Likewise, nothing compelled Nicholas Lemann, a noted author and dean of the Columbia University School of Journalism, to write his shoddy, disingenuous appraisal of the left-wing journalist I.F. Stone, published in the New Yorker last November. As unfair as it was, Lemann's piece got me thinking again about Liebling's dictum, not only because I admired Stone's journalism, but because Stone took Liebling to heart. When his last newspaper was shot out from under him in the early 1950s, Stone started his own newsletter and himself became an owner.
Which makes Lemann's article all the more disturbing, since it runs down Stone's reputation under cover of the "The Wayward Press" rubric--the very moniker that Liebling made famous when the New Yorker was an independent and liberal magazine that regularly took on the conglomerate media.
Everything in Lemann's piece is hedged, including the snide and highly conditional praise. He cites, with a yawn, what he calls the "official catechism" on Stone: "courageous"; "stood up for civil liberties"; "an impassioned advocate of civil rights" for blacks before it was popular; "opposed the Vietnam War well before the Gulf of Tonkin incident"; "aggressively questioned the government at a time when the best-known journalists were cheerleaders," etc.

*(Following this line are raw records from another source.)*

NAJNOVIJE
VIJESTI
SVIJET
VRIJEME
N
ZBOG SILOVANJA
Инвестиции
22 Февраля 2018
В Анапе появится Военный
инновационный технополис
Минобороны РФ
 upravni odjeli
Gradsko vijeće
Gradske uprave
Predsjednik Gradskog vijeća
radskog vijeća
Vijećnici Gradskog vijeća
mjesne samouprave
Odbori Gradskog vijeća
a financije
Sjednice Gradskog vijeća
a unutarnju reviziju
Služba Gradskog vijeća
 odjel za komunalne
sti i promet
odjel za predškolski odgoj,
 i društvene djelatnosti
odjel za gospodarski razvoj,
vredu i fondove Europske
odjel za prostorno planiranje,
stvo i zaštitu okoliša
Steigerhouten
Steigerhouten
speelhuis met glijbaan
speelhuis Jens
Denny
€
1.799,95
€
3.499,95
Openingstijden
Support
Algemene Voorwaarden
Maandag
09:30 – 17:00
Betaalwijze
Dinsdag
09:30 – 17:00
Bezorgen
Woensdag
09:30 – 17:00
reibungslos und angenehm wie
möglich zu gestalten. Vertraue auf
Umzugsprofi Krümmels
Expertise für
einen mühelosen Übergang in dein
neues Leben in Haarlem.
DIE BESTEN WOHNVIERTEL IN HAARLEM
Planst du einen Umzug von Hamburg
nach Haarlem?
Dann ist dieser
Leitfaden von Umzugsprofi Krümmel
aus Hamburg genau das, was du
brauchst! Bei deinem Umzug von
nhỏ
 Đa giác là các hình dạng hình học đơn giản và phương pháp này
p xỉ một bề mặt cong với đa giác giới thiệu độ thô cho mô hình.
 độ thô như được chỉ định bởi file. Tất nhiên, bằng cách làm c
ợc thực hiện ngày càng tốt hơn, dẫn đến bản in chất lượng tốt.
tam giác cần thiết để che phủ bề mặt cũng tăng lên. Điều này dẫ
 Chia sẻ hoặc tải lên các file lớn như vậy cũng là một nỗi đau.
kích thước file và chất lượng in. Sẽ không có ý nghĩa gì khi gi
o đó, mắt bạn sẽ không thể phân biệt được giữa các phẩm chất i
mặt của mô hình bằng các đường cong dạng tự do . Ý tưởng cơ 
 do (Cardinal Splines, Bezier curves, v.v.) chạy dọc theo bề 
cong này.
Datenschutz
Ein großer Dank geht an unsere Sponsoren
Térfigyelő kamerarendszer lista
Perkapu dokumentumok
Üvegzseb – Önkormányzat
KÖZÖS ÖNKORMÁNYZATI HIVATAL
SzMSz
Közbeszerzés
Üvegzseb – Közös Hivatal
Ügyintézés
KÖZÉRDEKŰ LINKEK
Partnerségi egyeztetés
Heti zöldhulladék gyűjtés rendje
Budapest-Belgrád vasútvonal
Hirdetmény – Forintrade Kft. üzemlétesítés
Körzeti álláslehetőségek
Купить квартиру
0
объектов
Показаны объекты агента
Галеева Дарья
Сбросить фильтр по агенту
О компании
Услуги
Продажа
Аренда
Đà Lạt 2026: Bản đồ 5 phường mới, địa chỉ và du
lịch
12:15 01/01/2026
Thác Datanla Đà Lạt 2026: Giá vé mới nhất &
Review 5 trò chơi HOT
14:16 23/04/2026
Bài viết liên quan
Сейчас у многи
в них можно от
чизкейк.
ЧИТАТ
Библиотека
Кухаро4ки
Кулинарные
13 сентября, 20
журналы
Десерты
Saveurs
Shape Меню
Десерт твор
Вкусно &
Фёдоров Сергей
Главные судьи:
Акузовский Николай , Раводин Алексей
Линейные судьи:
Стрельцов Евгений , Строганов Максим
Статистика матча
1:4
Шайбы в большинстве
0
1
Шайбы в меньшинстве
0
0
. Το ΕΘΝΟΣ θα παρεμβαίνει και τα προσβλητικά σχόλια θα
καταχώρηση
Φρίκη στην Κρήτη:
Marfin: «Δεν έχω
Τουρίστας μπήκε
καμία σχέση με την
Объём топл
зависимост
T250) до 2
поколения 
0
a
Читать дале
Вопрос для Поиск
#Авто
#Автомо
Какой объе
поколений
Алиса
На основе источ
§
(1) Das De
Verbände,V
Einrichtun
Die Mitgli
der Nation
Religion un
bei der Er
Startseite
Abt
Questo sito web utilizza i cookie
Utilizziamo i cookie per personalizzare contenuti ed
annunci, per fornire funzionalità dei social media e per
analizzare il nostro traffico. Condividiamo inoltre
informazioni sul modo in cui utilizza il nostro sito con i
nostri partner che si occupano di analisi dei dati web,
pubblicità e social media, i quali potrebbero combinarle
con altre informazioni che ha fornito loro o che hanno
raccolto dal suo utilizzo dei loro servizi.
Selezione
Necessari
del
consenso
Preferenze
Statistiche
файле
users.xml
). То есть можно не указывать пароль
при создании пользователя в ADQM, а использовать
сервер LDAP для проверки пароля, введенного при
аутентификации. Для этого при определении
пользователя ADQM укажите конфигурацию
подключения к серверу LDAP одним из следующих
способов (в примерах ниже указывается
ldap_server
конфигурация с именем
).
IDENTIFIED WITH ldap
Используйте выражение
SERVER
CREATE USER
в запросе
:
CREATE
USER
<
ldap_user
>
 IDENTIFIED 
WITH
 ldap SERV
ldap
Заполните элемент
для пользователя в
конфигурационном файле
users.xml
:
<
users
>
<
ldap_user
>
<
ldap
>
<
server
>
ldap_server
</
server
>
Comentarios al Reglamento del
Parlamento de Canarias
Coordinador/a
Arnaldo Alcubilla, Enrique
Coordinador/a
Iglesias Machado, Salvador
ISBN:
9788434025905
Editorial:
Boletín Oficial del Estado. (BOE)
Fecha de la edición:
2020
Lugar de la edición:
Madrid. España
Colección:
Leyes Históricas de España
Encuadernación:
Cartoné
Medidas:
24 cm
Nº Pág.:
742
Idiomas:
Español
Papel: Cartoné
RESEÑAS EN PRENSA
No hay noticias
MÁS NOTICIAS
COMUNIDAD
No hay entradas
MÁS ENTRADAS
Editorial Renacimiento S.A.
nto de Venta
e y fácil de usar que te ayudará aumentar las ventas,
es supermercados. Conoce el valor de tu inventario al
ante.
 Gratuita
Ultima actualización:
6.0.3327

Lemann acknowledges Stone's "dazzling mind" and "erudition," and then with faint condescension informs us that "Izzie," as he was known, was an "excellent, if unconventional, reporter."
God knows Lemann is a conventional reporter, so in case you didn't know how fatally left Stone was, Lemann makes sure you won't forget it [. . .]


There will be another entry later today. We're heading to the airport, so this is very rushed. Follow along if you were able. The Times isn't interested in Iraq today except to sell you war, war, war. They'd sell their own mother at this point if they thought it would even eight more months to the illegal war.